Task prompt.
Your task is to repeat the entries word for word while leaving out the pictures.

Provided records.
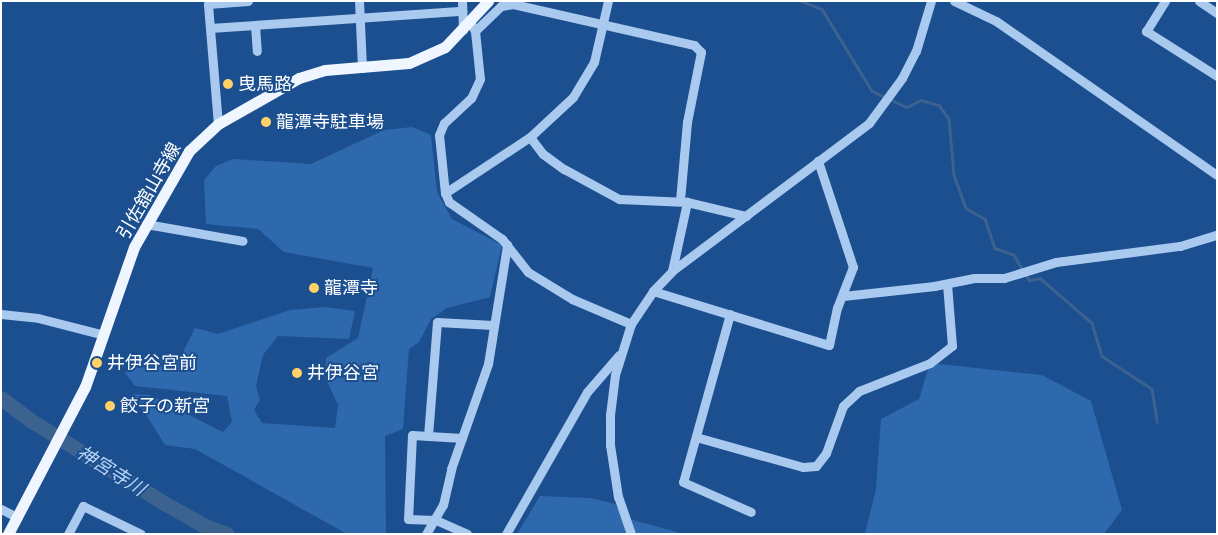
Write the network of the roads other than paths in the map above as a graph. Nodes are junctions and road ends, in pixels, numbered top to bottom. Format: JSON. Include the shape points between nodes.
{"nodes":[{"id":1,"x":248,"y":1,"type":"edge"},
{"id":2,"x":359,"y":1,"type":"edge"},
{"id":3,"x":488,"y":1,"type":"edge"},
{"id":4,"x":608,"y":1,"type":"edge"},
{"id":5,"x":931,"y":1,"type":"edge"},
{"id":6,"x":954,"y":1,"type":"edge"},
{"id":7,"x":1165,"y":1,"type":"edge"},
{"id":8,"x":1199,"y":1,"type":"edge"},
{"id":9,"x":462,"y":6,"type":"edge"},
{"id":10,"x":1217,"y":13,"type":"edge"},
{"id":11,"x":360,"y":19,"type":"junction"},
{"id":12,"x":605,"y":23,"type":"junction"},
{"id":13,"x":256,"y":25,"type":"junction"},
{"id":14,"x":210,"y":28,"type":"junction"},
{"id":15,"x":469,"y":28,"type":"junction"},
{"id":16,"x":257,"y":51,"type":"dead end"},
{"id":17,"x":362,"y":68,"type":"junction"},
{"id":18,"x":1217,"y":76,"type":"edge"},
{"id":19,"x":218,"y":124,"type":"junction"},
{"id":20,"x":530,"y":137,"type":"junction"},
{"id":21,"x":818,"y":161,"type":"junction"},
{"id":22,"x":1217,"y":175,"type":"edge"},
{"id":23,"x":445,"y":193,"type":"junction"},
{"id":24,"x":684,"y":201,"type":"junction"},
{"id":25,"x":746,"y":216,"type":"junction"},
{"id":26,"x":146,"y":224,"type":"junction"},
{"id":27,"x":1217,"y":235,"type":"edge"},
{"id":28,"x":243,"y":241,"type":"dead end"},
{"id":29,"x":506,"y":245,"type":"junction"},
{"id":30,"x":672,"y":271,"type":"junction"},
{"id":31,"x":947,"y":284,"type":"junction"},
{"id":32,"x":653,"y":291,"type":"junction"},
{"id":33,"x":843,"y":296,"type":"junction"},
{"id":34,"x":1,"y":314,"type":"edge"},
{"id":35,"x":730,"y":314,"type":"junction"},
{"id":36,"x":631,"y":324,"type":"junction"},
{"id":37,"x":493,"y":325,"type":"junction"},
{"id":38,"x":104,"y":335,"type":"junction"},
{"id":39,"x":621,"y":354,"type":"junction"},
{"id":40,"x":428,"y":436,"type":"junction"},
{"id":41,"x":696,"y":437,"type":"junction"},
{"id":42,"x":462,"y":438,"type":"junction"},
{"id":43,"x":1,"y":509,"type":"edge"},
{"id":44,"x":751,"y":512,"type":"dead end"},
{"id":45,"x":17,"y":517,"type":"junction"},
{"id":46,"x":436,"y":520,"type":"junction"},
{"id":47,"x":8,"y":534,"type":"edge"},
{"id":48,"x":68,"y":534,"type":"edge"},
{"id":49,"x":141,"y":534,"type":"edge"},
{"id":50,"x":426,"y":534,"type":"edge"},
{"id":51,"x":467,"y":534,"type":"edge"},
{"id":52,"x":506,"y":534,"type":"edge"},
{"id":53,"x":631,"y":534,"type":"edge"}],
"edges":[{"from":1,"to":14,"type":"street","via":[[208,4]]},
{"from":2,"to":11,"type":"street"},
{"from":3,"to":15,"type":"main road","name":"引佐舘山寺線"},
{"from":4,"to":12,"type":"street"},
{"from":5,"to":21,"type":"street","via":[[916,51],[887,101],[869,123]]},
{"from":6,"to":22,"type":"street","via":[[996,21]]},
{"from":7,"to":18,"type":"street","via":[[1146,32]]},
{"from":8,"to":10,"type":"street"},
{"from":9,"to":11,"type":"street"},
{"from":9,"to":15,"type":"street"},
{"from":11,"to":13,"type":"street"},
{"from":11,"to":17,"type":"street"},
{"from":12,"to":15,"type":"street","via":[[513,4],[501,6]]},
{"from":12,"to":20,"type":"street","via":[[585,81]]},
{"from":12,"to":24,"type":"street","via":[[694,46],[700,52],[687,122]]},
{"from":13,"to":14,"type":"street"},
{"from":13,"to":16,"type":"street"},
{"from":14,"to":19,"type":"street"},
{"from":15,"to":17,"type":"main road","name":"引佐舘山寺線","via":[[444,47],[409,63]]},
{"from":15,"to":23,"type":"street","via":[[480,78],[471,98],[444,123],[439,134]]},
{"from":17,"to":19,"type":"main road","name":"引佐舘山寺線","via":[[325,70],[299,78]]},
{"from":19,"to":26,"type":"main road","name":"引佐舘山寺線","via":[[189,151]]},
{"from":20,"to":23,"type":"street"},
{"from":20,"to":24,"type":"street","via":[[543,154],[564,170],[619,198]]},
{"from":21,"to":25,"type":"street"},
{"from":21,"to":33,"type":"street","via":[[851,255],[852,267]]},
{"from":23,"to":29,"type":"street","via":[[449,202],[483,224]]},
{"from":24,"to":25,"type":"street"},
{"from":24,"to":30,"type":"street"},
{"from":25,"to":30,"type":"street"},
{"from":26,"to":28,"type":"street"},
{"from":26,"to":38,"type":"main road","name":"引佐舘山寺線","via":[[131,256]]},
{"from":27,"to":31,"type":"street","via":[[1180,246],[1056,262],[1004,278],[974,278]]},
{"from":29,"to":36,"type":"street","via":[[528,272],[572,299]]},
{"from":29,"to":37,"type":"street"},
{"from":30,"to":32,"type":"street"},
{"from":31,"to":33,"type":"street"},
{"from":31,"to":41,"type":"street","via":[[952,346],[930,363],[854,396],[843,406],[826,453],[816,466],[803,467]]},
{"from":32,"to":35,"type":"street"},
{"from":32,"to":36,"type":"street"},
{"from":33,"to":35,"type":"street","via":[[830,345]]},
{"from":34,"to":38,"type":"street","via":[[38,318]]},
{"from":35,"to":41,"type":"street"},
{"from":36,"to":39,"type":"street"},
{"from":37,"to":40,"type":"street","via":[[437,322]]},
{"from":37,"to":42,"type":"street","via":[[488,364]]},
{"from":38,"to":45,"type":"main road","name":"引佐舘山寺線","via":[[73,410]]},
{"from":39,"to":52,"type":"street","via":[[587,392]]},
{"from":39,"to":53,"type":"street","via":[[611,394],[610,445],[618,497]]},
{"from":40,"to":42,"type":"street"},
{"from":40,"to":46,"type":"street","via":[[412,435],[408,519]]},
{"from":41,"to":44,"type":"street","via":[[683,482],[685,486]]},
{"from":42,"to":46,"type":"street"},
{"from":43,"to":45,"type":"street"},
{"from":45,"to":47,"type":"main road","name":"引佐舘山寺線"},
{"from":46,"to":50,"type":"street"},
{"from":46,"to":51,"type":"street"},
{"from":48,"to":49,"type":"street","via":[[83,506]]}]}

Task solution.
Write the network of the roads other than paths in the map above as a graph. Nodes are junctions and road ends, in pixels, numbered top to bottom. Format: JSON. Include the shape points between nodes.
{"nodes":[{"id":1,"x":248,"y":1,"type":"edge"},
{"id":2,"x":359,"y":1,"type":"edge"},
{"id":3,"x":488,"y":1,"type":"edge"},
{"id":4,"x":608,"y":1,"type":"edge"},
{"id":5,"x":931,"y":1,"type":"edge"},
{"id":6,"x":954,"y":1,"type":"edge"},
{"id":7,"x":1165,"y":1,"type":"edge"},
{"id":8,"x":1199,"y":1,"type":"edge"},
{"id":9,"x":462,"y":6,"type":"edge"},
{"id":10,"x":1217,"y":13,"type":"edge"},
{"id":11,"x":360,"y":19,"type":"junction"},
{"id":12,"x":605,"y":23,"type":"junction"},
{"id":13,"x":256,"y":25,"type":"junction"},
{"id":14,"x":210,"y":28,"type":"junction"},
{"id":15,"x":469,"y":28,"type":"junction"},
{"id":16,"x":257,"y":51,"type":"dead end"},
{"id":17,"x":362,"y":68,"type":"junction"},
{"id":18,"x":1217,"y":76,"type":"edge"},
{"id":19,"x":218,"y":124,"type":"junction"},
{"id":20,"x":530,"y":137,"type":"junction"},
{"id":21,"x":818,"y":161,"type":"junction"},
{"id":22,"x":1217,"y":175,"type":"edge"},
{"id":23,"x":445,"y":193,"type":"junction"},
{"id":24,"x":684,"y":201,"type":"junction"},
{"id":25,"x":746,"y":216,"type":"junction"},
{"id":26,"x":146,"y":224,"type":"junction"},
{"id":27,"x":1217,"y":235,"type":"edge"},
{"id":28,"x":243,"y":241,"type":"dead end"},
{"id":29,"x":506,"y":245,"type":"junction"},
{"id":30,"x":672,"y":271,"type":"junction"},
{"id":31,"x":947,"y":284,"type":"junction"},
{"id":32,"x":653,"y":291,"type":"junction"},
{"id":33,"x":843,"y":296,"type":"junction"},
{"id":34,"x":1,"y":314,"type":"edge"},
{"id":35,"x":730,"y":314,"type":"junction"},
{"id":36,"x":631,"y":324,"type":"junction"},
{"id":37,"x":493,"y":325,"type":"junction"},
{"id":38,"x":104,"y":335,"type":"junction"},
{"id":39,"x":621,"y":354,"type":"junction"},
{"id":40,"x":428,"y":436,"type":"junction"},
{"id":41,"x":696,"y":437,"type":"junction"},
{"id":42,"x":462,"y":438,"type":"junction"},
{"id":43,"x":1,"y":509,"type":"edge"},
{"id":44,"x":751,"y":512,"type":"dead end"},
{"id":45,"x":17,"y":517,"type":"junction"},
{"id":46,"x":436,"y":520,"type":"junction"},
{"id":47,"x":8,"y":534,"type":"edge"},
{"id":48,"x":68,"y":534,"type":"edge"},
{"id":49,"x":141,"y":534,"type":"edge"},
{"id":50,"x":426,"y":534,"type":"edge"},
{"id":51,"x":467,"y":534,"type":"edge"},
{"id":52,"x":506,"y":534,"type":"edge"},
{"id":53,"x":631,"y":534,"type":"edge"}],
"edges":[{"from":1,"to":14,"type":"street","via":[[208,4]]},
{"from":2,"to":11,"type":"street"},
{"from":3,"to":15,"type":"main road","name":"引佐舘山寺線"},
{"from":4,"to":12,"type":"street"},
{"from":5,"to":21,"type":"street","via":[[916,51],[887,101],[869,123]]},
{"from":6,"to":22,"type":"street","via":[[996,21]]},
{"from":7,"to":18,"type":"street","via":[[1146,32]]},
{"from":8,"to":10,"type":"street"},
{"from":9,"to":11,"type":"street"},
{"from":9,"to":15,"type":"street"},
{"from":11,"to":13,"type":"street"},
{"from":11,"to":17,"type":"street"},
{"from":12,"to":15,"type":"street","via":[[513,4],[501,6]]},
{"from":12,"to":20,"type":"street","via":[[585,81]]},
{"from":12,"to":24,"type":"street","via":[[694,46],[700,52],[687,122]]},
{"from":13,"to":14,"type":"street"},
{"from":13,"to":16,"type":"street"},
{"from":14,"to":19,"type":"street"},
{"from":15,"to":17,"type":"main road","name":"引佐舘山寺線","via":[[444,47],[409,63]]},
{"from":15,"to":23,"type":"street","via":[[480,78],[471,98],[444,123],[439,134]]},
{"from":17,"to":19,"type":"main road","name":"引佐舘山寺線","via":[[325,70],[299,78]]},
{"from":19,"to":26,"type":"main road","name":"引佐舘山寺線","via":[[189,151]]},
{"from":20,"to":23,"type":"street"},
{"from":20,"to":24,"type":"street","via":[[543,154],[564,170],[619,198]]},
{"from":21,"to":25,"type":"street"},
{"from":21,"to":33,"type":"street","via":[[851,255],[852,267]]},
{"from":23,"to":29,"type":"street","via":[[449,202],[483,224]]},
{"from":24,"to":25,"type":"street"},
{"from":24,"to":30,"type":"street"},
{"from":25,"to":30,"type":"street"},
{"from":26,"to":28,"type":"street"},
{"from":26,"to":38,"type":"main road","name":"引佐舘山寺線","via":[[131,256]]},
{"from":27,"to":31,"type":"street","via":[[1180,246],[1056,262],[1004,278],[974,278]]},
{"from":29,"to":36,"type":"street","via":[[528,272],[572,299]]},
{"from":29,"to":37,"type":"street"},
{"from":30,"to":32,"type":"street"},
{"from":31,"to":33,"type":"street"},
{"from":31,"to":41,"type":"street","via":[[952,346],[930,363],[854,396],[843,406],[826,453],[816,466],[803,467]]},
{"from":32,"to":35,"type":"street"},
{"from":32,"to":36,"type":"street"},
{"from":33,"to":35,"type":"street","via":[[830,345]]},
{"from":34,"to":38,"type":"street","via":[[38,318]]},
{"from":35,"to":41,"type":"street"},
{"from":36,"to":39,"type":"street"},
{"from":37,"to":40,"type":"street","via":[[437,322]]},
{"from":37,"to":42,"type":"street","via":[[488,364]]},
{"from":38,"to":45,"type":"main road","name":"引佐舘山寺線","via":[[73,410]]},
{"from":39,"to":52,"type":"street","via":[[587,392]]},
{"from":39,"to":53,"type":"street","via":[[611,394],[610,445],[618,497]]},
{"from":40,"to":42,"type":"street"},
{"from":40,"to":46,"type":"street","via":[[412,435],[408,519]]},
{"from":41,"to":44,"type":"street","via":[[683,482],[685,486]]},
{"from":42,"to":46,"type":"street"},
{"from":43,"to":45,"type":"street"},
{"from":45,"to":47,"type":"main road","name":"引佐舘山寺線"},
{"from":46,"to":50,"type":"street"},
{"from":46,"to":51,"type":"street"},
{"from":48,"to":49,"type":"street","via":[[83,506]]}]}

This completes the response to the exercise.